See our detailed API spec.

Policies

There are two types of policies:

  • rate-limiting: slows down attackers by temporarily blocking requests for 15 minutes (see config.limits.rateLimitIntervalSeconds)
  • block / ban: stops attacks by temporarily blocking requests for 24 hours (see config.limits.blockIntervalSeconds)

We currently have the following policies in place:

  • rate-limiting when too many emails (config.limits.maxEmails defaults to 3) have been sent to the same email address in a given time period (config.limits.rateLimitIntervalSeconds defaults to 15 minutes)
  • rate-limiting when too many requests to look up account status by email address (config.limits.maxAccountStatusCheck) have been sent from the same ip address during period (config.limits.rateLimitIntervalSeconds defaults to 15 minutes)
  • rate-limiting when too many failed login attempts (config.limits.maxBadLogins defaults to 2) have occurred for a given account and IP address, in a given time period (config.limits.rateLimitIntervalSeconds defaults to 15 minutes)
  • manual blocking of an account (see /blockEmail API call)
  • manual blocking of an IP address (see /blockIp API call)

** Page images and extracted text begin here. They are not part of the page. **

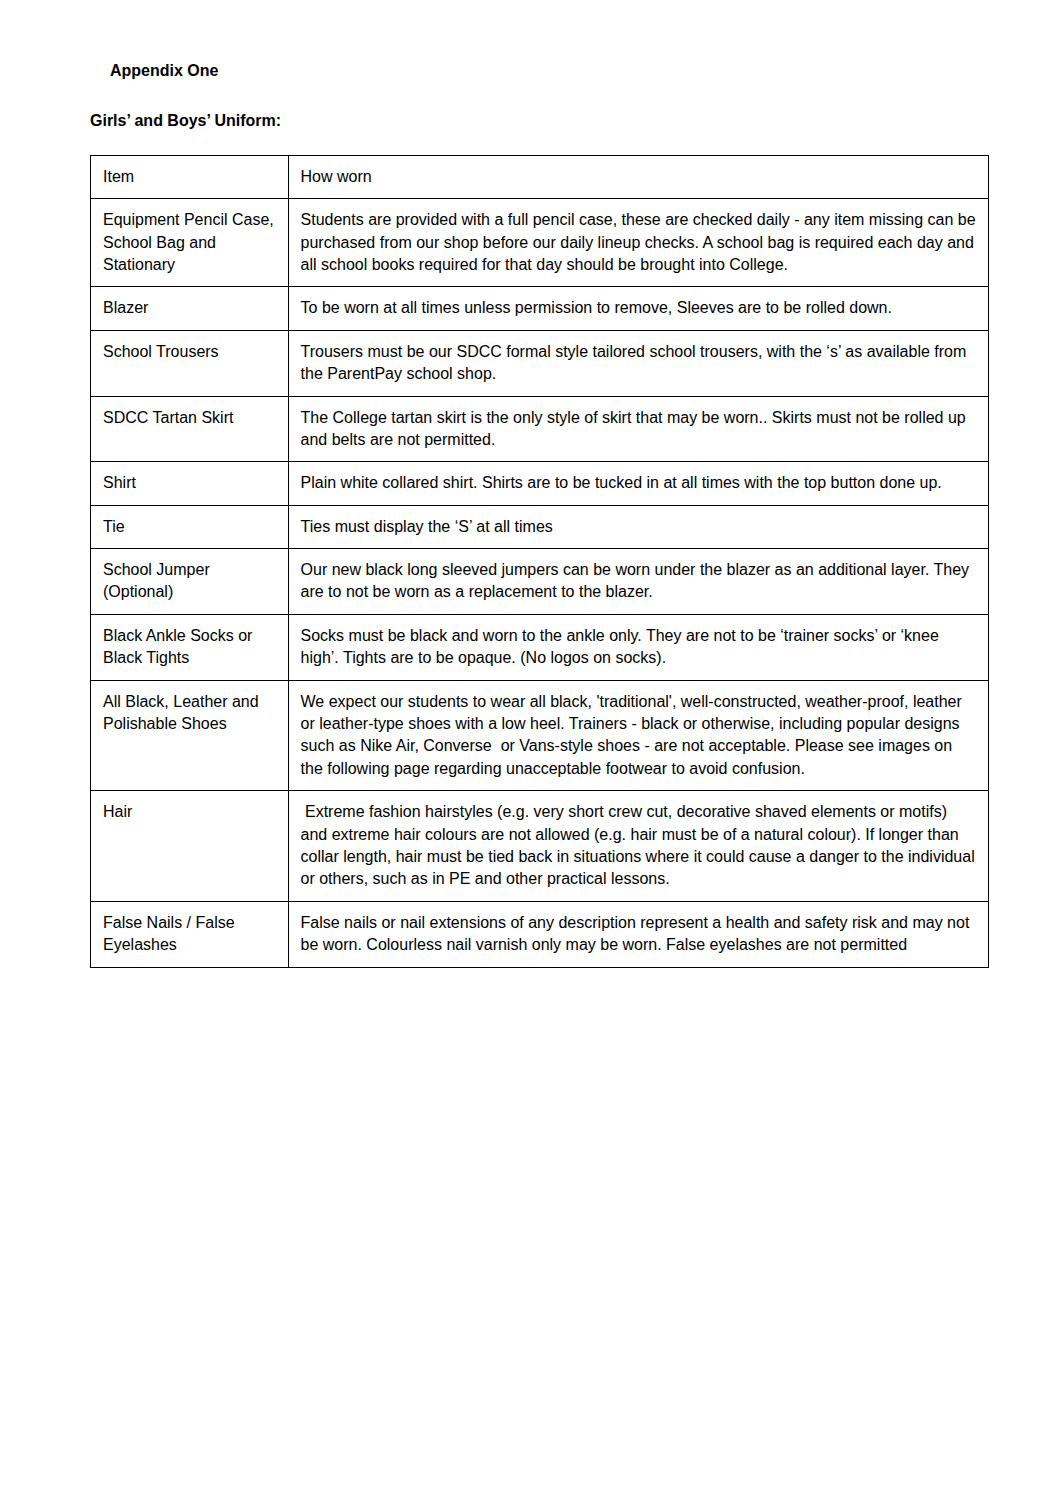Appendix One
Girls’ and Boys’ Uniform:
| Item | How worn |
| --- | --- |
| Equipment Pencil Case, School Bag and Stationary | Students are provided with a full pencil case, these are checked daily - any item missing can be purchased from our shop before our daily lineup checks. A school bag is required each day and all school books required for that day should be brought into College. |
| Blazer | To be worn at all times unless permission to remove, Sleeves are to be rolled down. |
| School Trousers | Trousers must be our SDCC formal style tailored school trousers, with the ‘s’ as available from the ParentPay school shop. |
| SDCC Tartan Skirt | The College tartan skirt is the only style of skirt that may be worn.. Skirts must not be rolled up and belts are not permitted. |
| Shirt | Plain white collared shirt. Shirts are to be tucked in at all times with the top button done up. |
| Tie | Ties must display the ‘S’ at all times |
| School Jumper (Optional) | Our new black long sleeved jumpers can be worn under the blazer as an additional layer. They are to not be worn as a replacement to the blazer. |
| Black Ankle Socks or Black Tights | Socks must be black and worn to the ankle only. They are not to be ‘trainer socks’ or ‘knee high’. Tights are to be opaque. (No logos on socks). |
| All Black, Leather and Polishable Shoes | We expect our students to wear all black, 'traditional', well-constructed, weather-proof, leather or leather-type shoes with a low heel. Trainers - black or otherwise, including popular designs such as Nike Air, Converse or Vans-style shoes - are not acceptable. Please see images on the following page regarding unacceptable footwear to avoid confusion. |
| Hair | Extreme fashion hairstyles (e.g. very short crew cut, decorative shaved elements or motifs) and extreme hair colours are not allowed (e.g. hair must be of a natural colour). If longer than collar length, hair must be tied back in situations where it could cause a danger to the individual or others, such as in PE and other practical lessons. |
| False Nails / False Eyelashes | False nails or nail extensions of any description represent a health and safety risk and may not be worn. Colourless nail varnish only may be worn. False eyelashes are not permitted |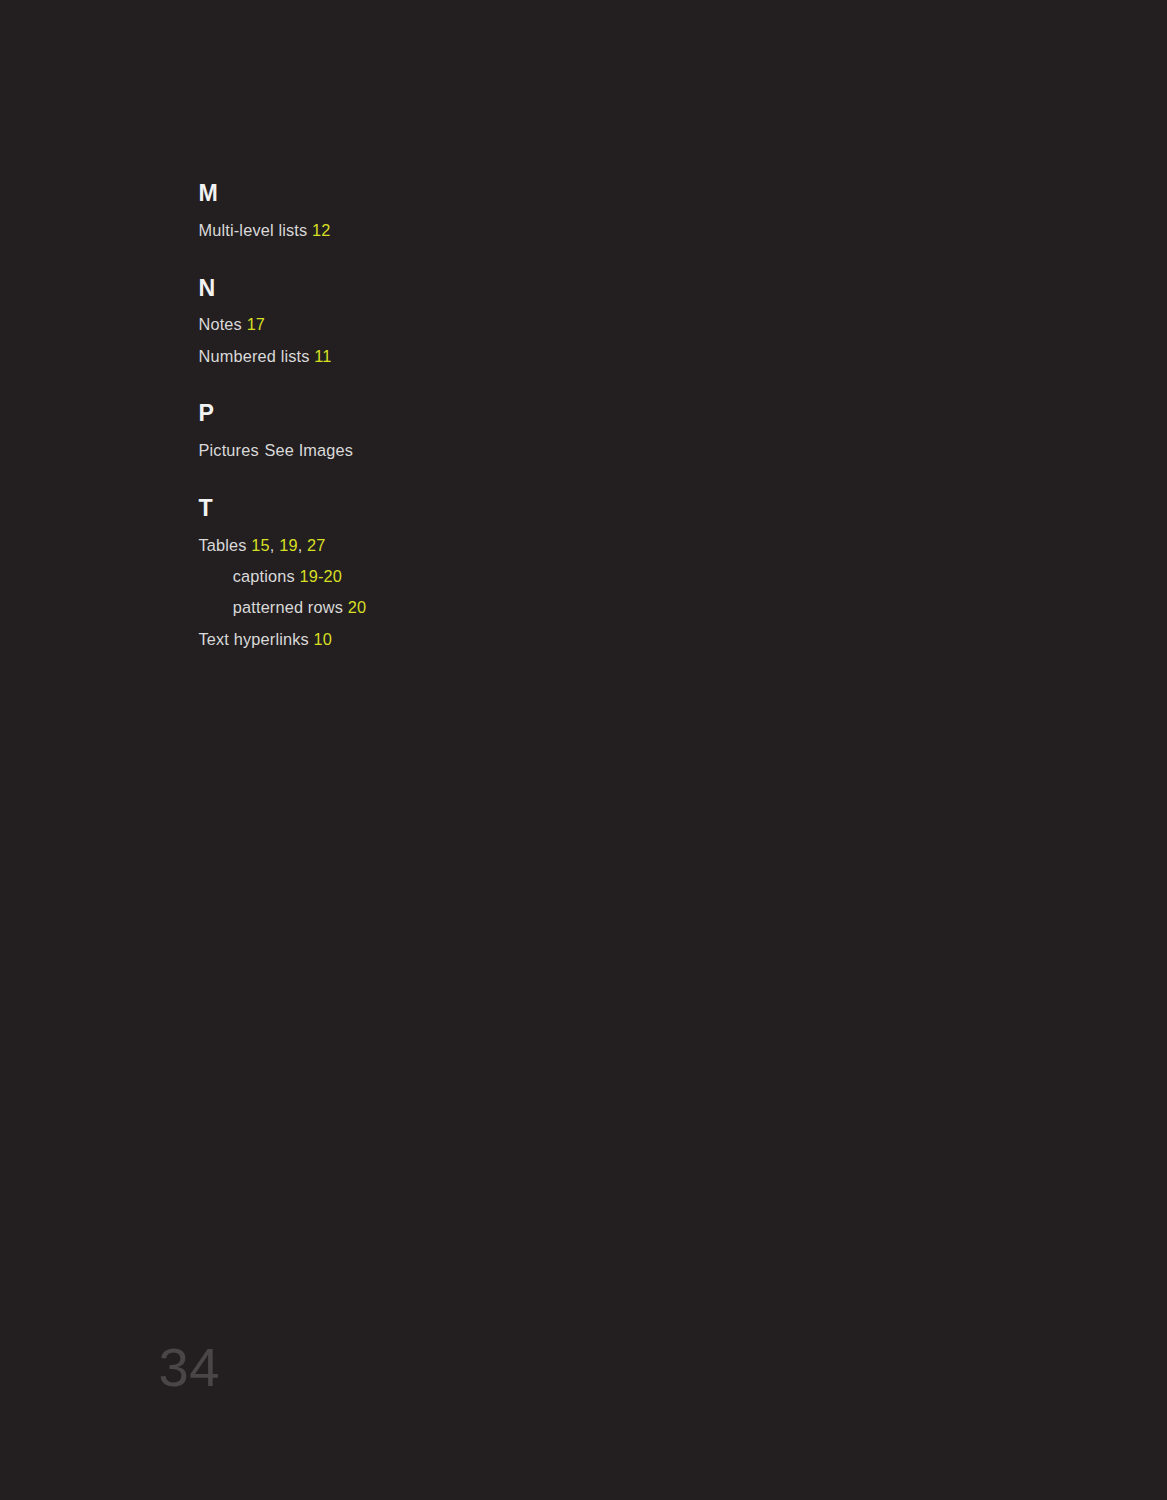M
Multi-level lists 12
N
Notes 17
Numbered lists 11
P
PicturesSee Images
T
Tables 15, 19, 27
captions 19-20
patterned rows 20
Text hyperlinks 10
34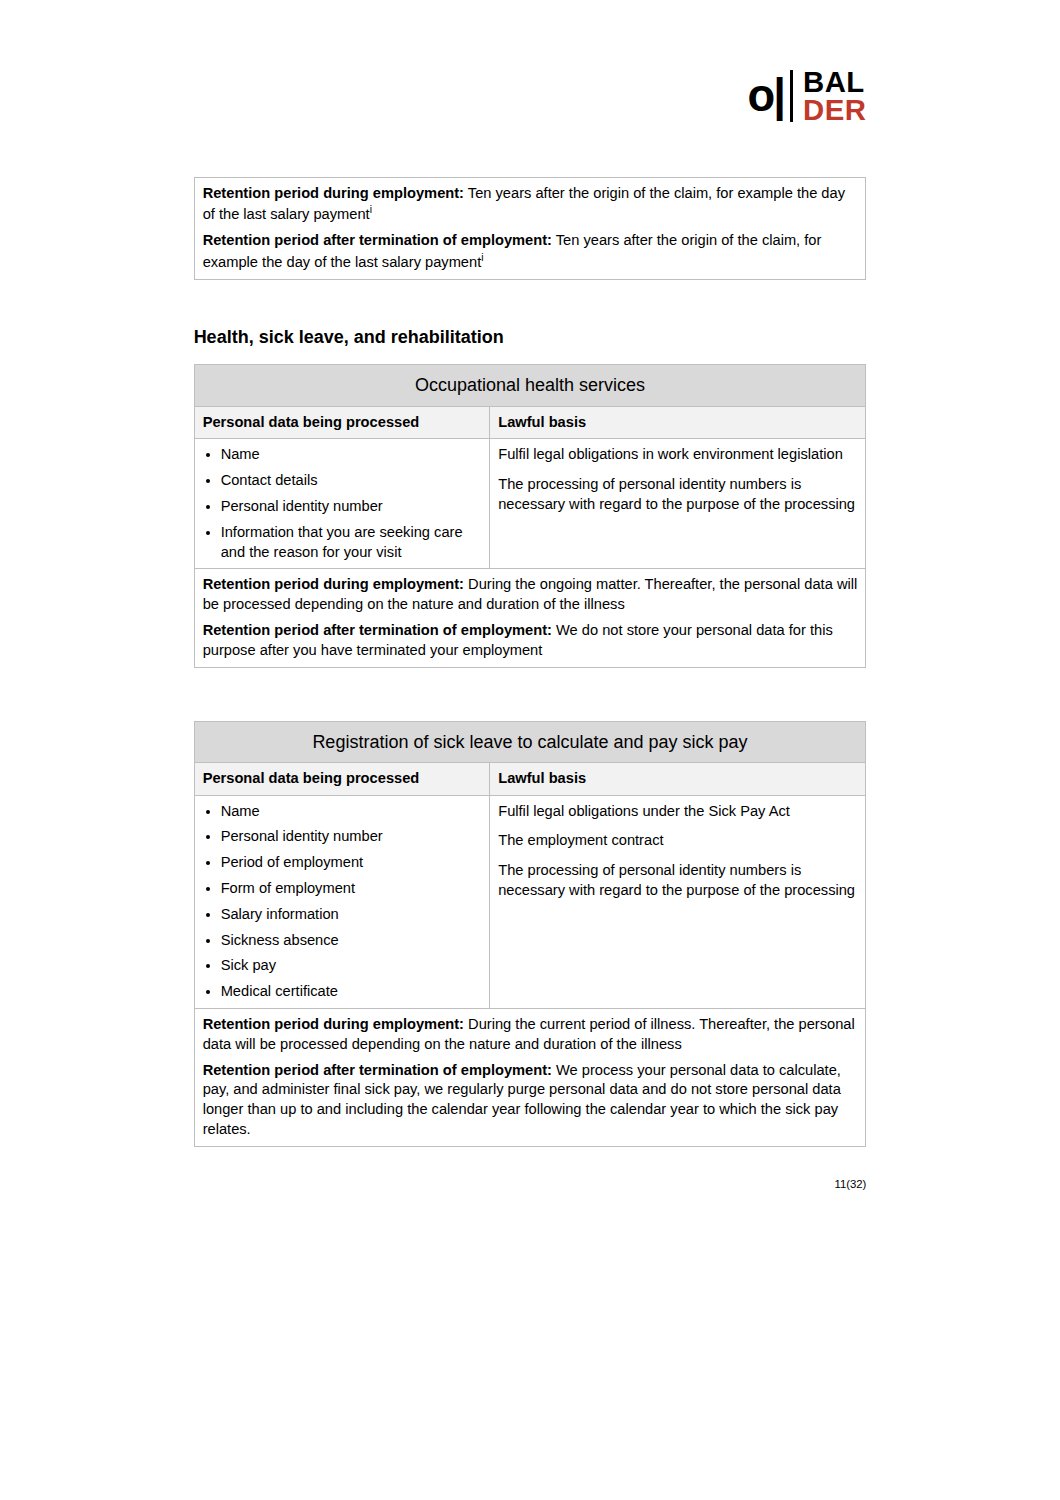o|
BAL
DER
Retention period during employment: Ten years after the origin of the claim, for example the day of the last salary paymenti
Retention period after termination of employment: Ten years after the origin of the claim, for example the day of the last salary paymenti
Health, sick leave, and rehabilitation
| Occupational health services |
| Personal data being processed | Lawful basis |
| Name Contact details Personal identity number Information that you are seeking care and the reason for your visit | Fulfil legal obligations in work environment legislation The processing of personal identity numbers is necessary with regard to the purpose of the processing |
| Retention period during employment: During the ongoing matter. Thereafter, the personal data will be processed depending on the nature and duration of the illness Retention period after termination of employment: We do not store your personal data for this purpose after you have terminated your employment |
| Registration of sick leave to calculate and pay sick pay |
| Personal data being processed | Lawful basis |
| Name Personal identity number Period of employment Form of employment Salary information Sickness absence Sick pay Medical certificate | Fulfil legal obligations under the Sick Pay Act The employment contract The processing of personal identity numbers is necessary with regard to the purpose of the processing |
| Retention period during employment: During the current period of illness. Thereafter, the personal data will be processed depending on the nature and duration of the illness Retention period after termination of employment: We process your personal data to calculate, pay, and administer final sick pay, we regularly purge personal data and do not store personal data longer than up to and including the calendar year following the calendar year to which the sick pay relates. |
11(32)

The data that these policies are based on is stored in a memcache instance (keyed by email, ip or ip + email depending on the policy) and the code that implements them is split across these three files:

  • email_record.js handles blocking and rate-limiting based only on the email address
  • ip_email_record.js handles rate-limiting based on both the email and IP address of the request
  • ip_record.js handles blocking based only on the IP address

The rate-limiting and blocking policies are conveyed to the auth server via the block property in the response to /check.